Response Time Analysis
Components of Response Time
- The response time for non-persistent HTTP includes:
- One RTT for initiating the TCP connection,
- Another RTT for transmitting the request and receiving initial bytes from the response,
Understanding HTTP Connections and Messages
Non-Persistent vs. Persistent HTTP Connections
- The non-persistent HTTP response time is calculated as two round-trip times (RTTs) plus the file transmission time, indicating that fetching a web object requires two RTTs.
- Multiple objects can be retrieved in parallel; however, reducing latency from two RTTs to one RTT is desirable for faster information retrieval.
- Persistent connections, introduced in HTTP/1.1, allow the server to keep the connection open after sending a response, enabling subsequent messages without waiting for a new TCP connection.
Structure of HTTP Messages
- There are two types of HTTP messages: request messages and response messages. Protocol defines their format and order.
Request Messages
- A request message starts with a request line containing the method (e.g., GET), URL, and HTTP version followed by a carriage return line feed.
- Header lines provide additional information such as host name, browser type (e.g., Firefox), accepted object types, preferred language (e.g., US English), and connection status.
- The request message concludes with an empty line; it is designed to be human-readable.
Types of Request Methods
- Common methods include:
- GET: Retrieve data from the server.
- POST: Upload form data to the server.
- PUT: Upload or replace an existing object on the server at a specified URL.
- HEAD: Similar to GET but retrieves only headers without body content.
Response Messages Overview
- A response message begins with a status line that includes the HTTP version used (e.g., 1.1), followed by a status code (e.g., 200 OK).
- Important components include:
- Status code indicating success or failure of requests (e.g., 200 for success).
- Short status phrases providing context about the response.
Response Headers
- Following the status line are header lines that give additional details like:
- Date and time when the response was sent.
- Server type (e.g., Apache version).
- Last modified date of documents and content length/type.
Common Response Status Codes
- Examples include:
- 200 OK: Indicates successful request processing.
- 404 Not Found: Indicates requested document was not found on the server.
Statelessness in HTTP
- Although HTTP is stateless, servers can maintain user state through cookies which store user-related information between transactions.
Cookies Mechanism
Understanding Cookies in HTTP Interactions
How Cookies Function in HTTP Requests
- Cookies are sent in the HTTP response header from a server to a client, allowing the server to remember user interactions across multiple requests.
- In an example scenario, a client makes several requests to an Amazon server, which stores cookie-related information in its backend database.
- Initially, the client sends a request without cookies; upon receiving this request, the Amazon server creates and stores a cookie before responding with it.
- The subsequent request includes the cookie value, enabling the server to tailor responses based on previous interactions (e.g., offering deals on items viewed).

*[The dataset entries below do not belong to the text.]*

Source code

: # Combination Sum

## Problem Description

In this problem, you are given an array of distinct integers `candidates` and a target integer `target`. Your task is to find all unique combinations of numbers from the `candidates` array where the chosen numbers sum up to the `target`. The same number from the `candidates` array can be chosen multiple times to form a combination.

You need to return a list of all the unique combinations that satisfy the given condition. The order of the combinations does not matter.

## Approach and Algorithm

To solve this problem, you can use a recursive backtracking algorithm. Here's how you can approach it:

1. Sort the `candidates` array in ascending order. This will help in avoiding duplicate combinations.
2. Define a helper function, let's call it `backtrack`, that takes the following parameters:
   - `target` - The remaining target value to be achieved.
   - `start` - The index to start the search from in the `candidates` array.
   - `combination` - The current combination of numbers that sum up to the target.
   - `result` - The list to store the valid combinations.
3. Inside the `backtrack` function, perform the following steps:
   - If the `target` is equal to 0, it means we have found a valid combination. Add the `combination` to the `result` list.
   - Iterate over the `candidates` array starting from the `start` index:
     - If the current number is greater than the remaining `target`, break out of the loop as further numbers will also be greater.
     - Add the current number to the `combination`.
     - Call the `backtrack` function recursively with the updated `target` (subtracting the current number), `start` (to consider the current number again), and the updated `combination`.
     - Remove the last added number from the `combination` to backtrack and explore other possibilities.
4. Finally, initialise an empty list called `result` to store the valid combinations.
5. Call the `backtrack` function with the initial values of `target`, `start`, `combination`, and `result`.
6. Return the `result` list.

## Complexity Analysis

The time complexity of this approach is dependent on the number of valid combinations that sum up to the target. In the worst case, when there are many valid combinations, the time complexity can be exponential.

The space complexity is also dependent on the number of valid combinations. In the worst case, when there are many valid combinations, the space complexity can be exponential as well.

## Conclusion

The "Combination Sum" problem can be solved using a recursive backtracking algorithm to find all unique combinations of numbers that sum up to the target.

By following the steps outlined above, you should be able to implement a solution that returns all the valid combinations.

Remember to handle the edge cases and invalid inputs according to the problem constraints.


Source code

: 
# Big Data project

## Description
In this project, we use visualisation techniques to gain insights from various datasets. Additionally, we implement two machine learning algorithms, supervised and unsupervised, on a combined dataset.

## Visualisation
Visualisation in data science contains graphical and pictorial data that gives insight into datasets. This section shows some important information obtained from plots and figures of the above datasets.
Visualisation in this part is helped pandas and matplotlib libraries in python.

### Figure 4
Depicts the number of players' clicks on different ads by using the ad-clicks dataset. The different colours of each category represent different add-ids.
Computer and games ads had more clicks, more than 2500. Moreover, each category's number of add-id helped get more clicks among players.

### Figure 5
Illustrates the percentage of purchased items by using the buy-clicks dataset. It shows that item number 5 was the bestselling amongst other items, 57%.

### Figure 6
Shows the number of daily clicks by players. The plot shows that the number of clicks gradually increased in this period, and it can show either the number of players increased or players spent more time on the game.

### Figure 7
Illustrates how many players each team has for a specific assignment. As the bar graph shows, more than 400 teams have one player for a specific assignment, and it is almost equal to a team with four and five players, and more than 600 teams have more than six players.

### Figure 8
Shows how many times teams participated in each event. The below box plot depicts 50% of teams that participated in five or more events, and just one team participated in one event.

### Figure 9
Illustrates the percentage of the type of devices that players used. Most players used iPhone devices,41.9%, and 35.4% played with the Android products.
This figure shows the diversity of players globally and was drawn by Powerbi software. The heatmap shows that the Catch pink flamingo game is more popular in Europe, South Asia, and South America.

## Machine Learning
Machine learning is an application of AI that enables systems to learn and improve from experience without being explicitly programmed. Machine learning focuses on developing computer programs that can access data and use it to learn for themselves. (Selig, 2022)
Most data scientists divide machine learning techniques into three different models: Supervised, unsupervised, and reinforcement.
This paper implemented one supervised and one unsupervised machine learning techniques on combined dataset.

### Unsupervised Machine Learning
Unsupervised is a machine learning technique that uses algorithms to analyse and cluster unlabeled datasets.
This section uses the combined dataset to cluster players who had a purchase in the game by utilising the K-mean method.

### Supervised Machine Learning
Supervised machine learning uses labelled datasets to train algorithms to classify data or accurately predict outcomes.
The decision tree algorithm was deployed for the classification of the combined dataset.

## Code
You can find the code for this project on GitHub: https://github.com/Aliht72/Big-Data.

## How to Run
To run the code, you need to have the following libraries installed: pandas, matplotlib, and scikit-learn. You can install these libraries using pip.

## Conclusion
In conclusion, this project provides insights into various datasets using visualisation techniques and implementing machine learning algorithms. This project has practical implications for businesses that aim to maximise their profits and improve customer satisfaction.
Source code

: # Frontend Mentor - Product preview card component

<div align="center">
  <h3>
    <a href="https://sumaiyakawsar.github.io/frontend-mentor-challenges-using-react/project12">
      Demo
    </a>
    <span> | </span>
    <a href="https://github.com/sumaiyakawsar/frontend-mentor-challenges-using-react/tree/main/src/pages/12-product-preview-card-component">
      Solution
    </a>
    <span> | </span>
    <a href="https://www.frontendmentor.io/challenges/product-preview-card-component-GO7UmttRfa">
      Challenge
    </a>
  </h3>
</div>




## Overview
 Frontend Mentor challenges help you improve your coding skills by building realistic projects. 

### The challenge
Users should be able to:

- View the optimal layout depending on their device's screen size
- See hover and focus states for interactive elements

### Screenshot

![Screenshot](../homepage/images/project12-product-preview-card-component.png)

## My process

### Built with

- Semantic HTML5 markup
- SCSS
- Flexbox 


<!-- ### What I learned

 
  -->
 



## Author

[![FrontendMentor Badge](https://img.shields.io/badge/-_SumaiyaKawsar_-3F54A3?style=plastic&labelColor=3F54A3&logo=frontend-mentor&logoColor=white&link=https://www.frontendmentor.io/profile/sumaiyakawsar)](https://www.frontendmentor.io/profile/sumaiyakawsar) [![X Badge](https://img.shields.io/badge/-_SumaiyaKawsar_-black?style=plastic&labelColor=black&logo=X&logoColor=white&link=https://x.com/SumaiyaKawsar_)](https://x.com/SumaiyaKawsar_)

- This mechanism allows for personalized experiences; for instance, if a user returns after some time, the server can remind them of past interests.

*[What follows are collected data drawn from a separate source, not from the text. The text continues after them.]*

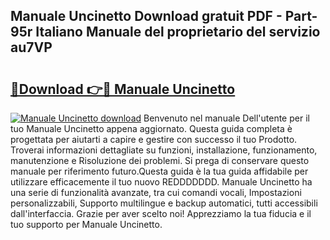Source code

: ## Manuale Uncinetto Download gratuit PDF - Part-95r Italiano Manuale del proprietario del servizio au7VP

# <h2><a href="http://dfb4h9.blite.top/?on=Manuale+Uncinetto">🔗Download 👉🔴 Manuale Uncinetto</a></h2>

[![Manuale Uncinetto download](https://i.imgur.com/lujVjoI.png)](http://dfb4h9.blite.top/?on=Manuale+Uncinetto)
Benvenuto nel manuale Dell'utente per il tuo Manuale Uncinetto appena aggiornato. Questa guida completa è progettata per aiutarti a capire e gestire con successo il tuo Prodotto. Troverai informazioni dettagliate su funzioni, installazione, funzionamento, manutenzione e Risoluzione dei problemi. Si prega di conservare questo manuale per riferimento futuro.Questa guida è la tua guida affidabile per utilizzare efficacemente il tuo nuovo REDDDDDDD. Manuale Uncinetto ha una serie di funzionalità avanzate, tra cui comandi vocali, Impostazioni personalizzabili, Supporto multilingue e backup automatici, tutti accessibili dall'interfaccia. Grazie per aver scelto noi! Apprezziamo la tua fiducia e il tuo supporto per Manuale Uncinetto.

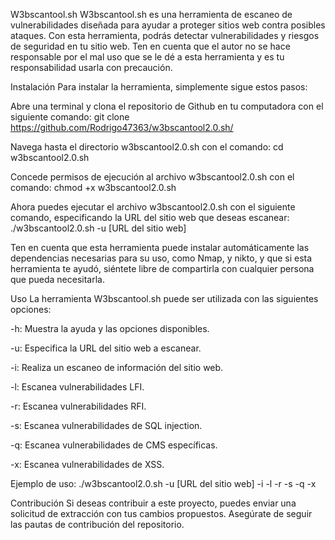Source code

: W3bscantool.sh
W3bscantool.sh es una herramienta de escaneo de vulnerabilidades diseñada para ayudar a proteger sitios web contra posibles ataques. Con esta herramienta, podrás detectar vulnerabilidades y riesgos de seguridad en tu sitio web. Ten en cuenta que el autor no se hace responsable por el mal uso que se le dé a esta herramienta y es tu responsabilidad usarla con precaución.

Instalación
Para instalar la herramienta, simplemente sigue estos pasos:

Abre una terminal y clona el repositorio de Github en tu computadora con el siguiente comando: git clone https://github.com/Rodrigo47363/w3bscantool2.0.sh/

Navega hasta el directorio w3bscantool2.0.sh con el comando: cd w3bscantool2.0.sh

Concede permisos de ejecución al archivo w3bscantool2.0.sh con el comando: chmod +x w3bscantool2.0.sh

Ahora puedes ejecutar el archivo w3bscantool2.0.sh con el siguiente comando, especificando la URL del sitio web que deseas escanear: ./w3bscantool2.0.sh -u [URL del sitio web]

Ten en cuenta que esta herramienta puede instalar automáticamente las dependencias necesarias para su uso, como Nmap, y nikto, y que si esta herramienta te ayudó, siéntete libre de compartirla con cualquier persona que pueda necesitarla.

Uso
La herramienta W3bscantool.sh puede ser utilizada con las siguientes opciones:

-h: Muestra la ayuda y las opciones disponibles.

-u: Especifica la URL del sitio web a escanear.

-i: Realiza un escaneo de información del sitio web.

-l: Escanea vulnerabilidades LFI.

-r: Escanea vulnerabilidades RFI.

-s: Escanea vulnerabilidades de SQL injection.

-q: Escanea vulnerabilidades de CMS específicas.

-x: Escanea vulnerabilidades de XSS.

Ejemplo de uso: ./w3bscantool2.0.sh -u [URL del sitio web] -i -l -r -s -q -x

Contribución
Si deseas contribuir a este proyecto, puedes enviar una solicitud de extracción con tus cambios propuestos. Asegúrate de seguir las pautas de contribución del repositorio.
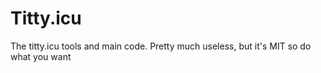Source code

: # Titty.icu

The titty.icu tools and main code. Pretty much useless, but it's MIT so do what you want	
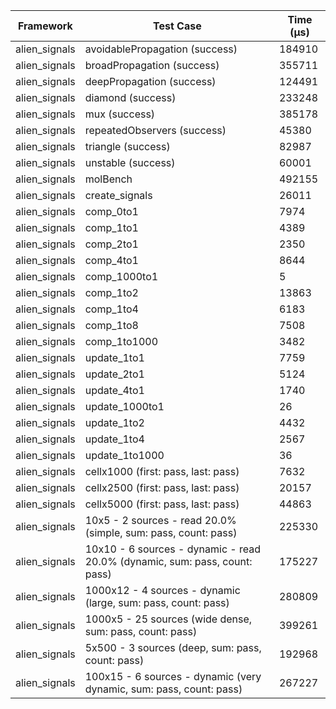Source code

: | Framework | Test Case | Time (μs) |
| --- | --- | --- |
| alien_signals | avoidablePropagation (success) | 184910 |
| alien_signals | broadPropagation (success) | 355711 |
| alien_signals | deepPropagation (success) | 124491 |
| alien_signals | diamond (success) | 233248 |
| alien_signals | mux (success) | 385178 |
| alien_signals | repeatedObservers (success) | 45380 |
| alien_signals | triangle (success) | 82987 |
| alien_signals | unstable (success) | 60001 |
| alien_signals | molBench | 492155 |
| alien_signals | create_signals | 26011 |
| alien_signals | comp_0to1 | 7974 |
| alien_signals | comp_1to1 | 4389 |
| alien_signals | comp_2to1 | 2350 |
| alien_signals | comp_4to1 | 8644 |
| alien_signals | comp_1000to1 | 5 |
| alien_signals | comp_1to2 | 13863 |
| alien_signals | comp_1to4 | 6183 |
| alien_signals | comp_1to8 | 7508 |
| alien_signals | comp_1to1000 | 3482 |
| alien_signals | update_1to1 | 7759 |
| alien_signals | update_2to1 | 5124 |
| alien_signals | update_4to1 | 1740 |
| alien_signals | update_1000to1 | 26 |
| alien_signals | update_1to2 | 4432 |
| alien_signals | update_1to4 | 2567 |
| alien_signals | update_1to1000 | 36 |
| alien_signals | cellx1000 (first: pass, last: pass) | 7632 |
| alien_signals | cellx2500 (first: pass, last: pass) | 20157 |
| alien_signals | cellx5000 (first: pass, last: pass) | 44863 |
| alien_signals | 10x5 - 2 sources - read 20.0% (simple, sum: pass, count: pass) | 225330 |
| alien_signals | 10x10 - 6 sources - dynamic - read 20.0% (dynamic, sum: pass, count: pass) | 175227 |
| alien_signals | 1000x12 - 4 sources - dynamic (large, sum: pass, count: pass) | 280809 |
| alien_signals | 1000x5 - 25 sources (wide dense, sum: pass, count: pass) | 399261 |
| alien_signals | 5x500 - 3 sources (deep, sum: pass, count: pass) | 192968 |
| alien_signals | 100x15 - 6 sources - dynamic (very dynamic, sum: pass, count: pass) | 267227 |
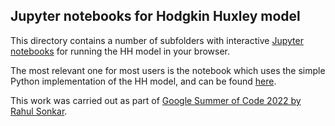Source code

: ## Jupyter notebooks for Hodgkin Huxley model

This directory contains a number of subfolders with interactive [Jupyter notebooks](https://jupyter.org/) for running the HH model in your browser.

The most relevant one for most users is the notebook which uses the simple Python implementation of the HH model, and can be found [here](Python_HH_version/README.md).

This work was carried out as part of [Google Summer of Code 2022 by Rahul Sonkar](notebooks/GSoC_2022_Submission/GSoC_Documentation.md).
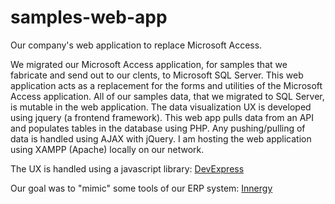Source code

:# samples-web-app
Our company's web application to replace Microsoft Access.

We migrated our Microsoft Access application, for samples that we fabricate and send out to our clents, to Microsoft SQL Server. This web application acts as a replacement for the forms and utilities of the Microsoft Access application. All of our samples data, that we migrated to SQL Server, is mutable in the web application. The data visualization UX is developed using jquery (a frontend framework). This web app pulls data from an API and populates tables in the database using PHP. Any pushing/pulling of data is handled using AJAX with jQuery. I am hosting the web application using XAMPP (Apache) locally on our network.

The UX is handled using a javascript library: [DevExpress](https://js.devexpress.com/Documentation/)

Our goal was to "mimic" some tools of our ERP system: [Innergy](https://www.innergy.com/)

Uses and Privacy Concerns of Cookies
- Cookies help maintain state about users between HTTP transactions—useful for remembering logins or shopping cart contents.
- However, there are significant privacy concerns associated with cookies; they can track user behavior across different websites through third-party cookies.
- The EU's GDPR mandates that non-essential cookies require explicit consent from users before activation and data collection.
- Many websites now prompt users to agree to cookie policies before accessing their services due to these regulations.
Summary of Key Learnings
- The discussion covered various aspects of web interactions including types of HTTP connections and how cookies function as state management tools on servers.